Excellent pushback as always! There is indeed active belligerent resistance. The reason I am still hopeful is that prohibitions like the felon-in-possession were treated as sacrosanct for decades and had virtually no judges willing to even entertain the notion. I know the bar is low but the fact that the edifice is being chipped away even for bad optics cases like someone subject to a DVRO is groundbreaking stuff. I would have never predicted that to be on the table a few years ago.

What you're missing is the DVRO case is not the edifice being chipped away. It's an invitation for higher courts to reverse or limit Bruen. The idea being that you start from the position that any decision that allows nasty defendants like this one to win must be wrong; therefore, some limit must be found to Bruen which makes it wrong.

Maybe! I don't know what the future holds or why SCOTUS decided to take this case so quickly after Bruen. If the goal of the pro-gun Justices was to strike down the DVRO ruling, it highlights the absence of a coherent position on this issue. I'm against categorical prohibitions (like banning all felons from possessing a gun, no matter how old or non-violent their charge is) but open to individualized prohibitions (like disarming someone experiencing psychosis) and this would actually be in accord with some early history of gun prohibition in this country. I'm not sure the pro-gun Justices are willing to bite the bullet on this one, so I won't be surprised with future 2A rulings that are the equivalent of "guns are a right, but not like that!"

Maybe! I don't know what the future holds or why SCOTUS decided to take this case so quickly after Bruen.

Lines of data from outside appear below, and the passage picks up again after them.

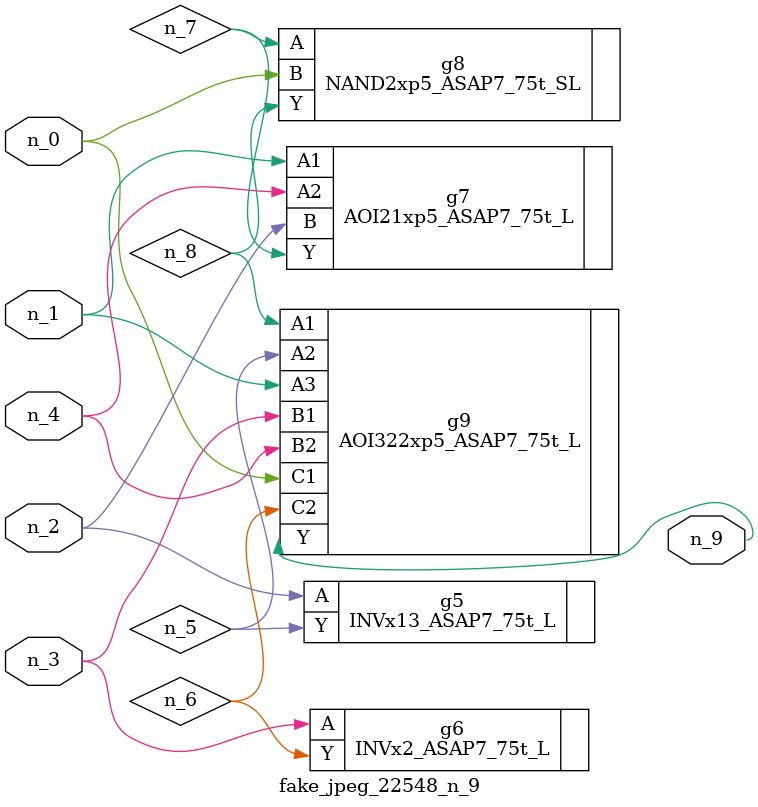
<source format=v>
module fake_jpeg_22548_n_9 (n_3, n_2, n_1, n_0, n_4, n_9);

input n_3;
input n_2;
input n_1;
input n_0;
input n_4;

output n_9;

wire n_8;
wire n_6;
wire n_5;
wire n_7;

INVx13_ASAP7_75t_L g5 ( 
.A(n_2),
.Y(n_5)
);

INVx2_ASAP7_75t_L g6 ( 
.A(n_3),
.Y(n_6)
);

AOI21xp5_ASAP7_75t_L g7 ( 
.A1(n_1),
.A2(n_4),
.B(n_2),
.Y(n_7)
);

NAND2xp5_ASAP7_75t_SL g8 ( 
.A(n_7),
.B(n_0),
.Y(n_8)
);

AOI322xp5_ASAP7_75t_L g9 ( 
.A1(n_8),
.A2(n_5),
.A3(n_1),
.B1(n_3),
.B2(n_4),
.C1(n_0),
.C2(n_6),
.Y(n_9)
);


endmodule
</source>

It's very suggestive that they took Rahimi, which went pro-gun, rather than any of the various cases where the lower courts have been foot-dragging. IMO, it signals they're going to backpedal.

I agree with you that blue states and jurisdictions continue to try their hardest to gum up the works, I cited several examples in my last paragraph. Do you think any solution is possible?

The solution will be that the anti-gunners gain control of the Supreme Court and interpret the 2nd amendment into oblivion, and the lower courts (including more pro-gun ones) fall into line. Everything until then is just a holding action.

The reason the only thing with a chance of working is "no restrictions period" (and even then it might not work) is because the other branches of government and many of the lower courts do not accept the authority of the Supreme Court on this issue. And the Supreme Court is either unwilling or unable to do anything to make them fall in line. Possibly, as you suggest, because these conservatives don't actually want people to have gun rights -- rather, they want the moral victory, the situation "Of course you have a right to keep and bear arms, but you can't have a GUN". Much as we've sometimes seen "you have free speech, but free speech doesn't mean you can say THAT" (first from conservatives and later from progressives).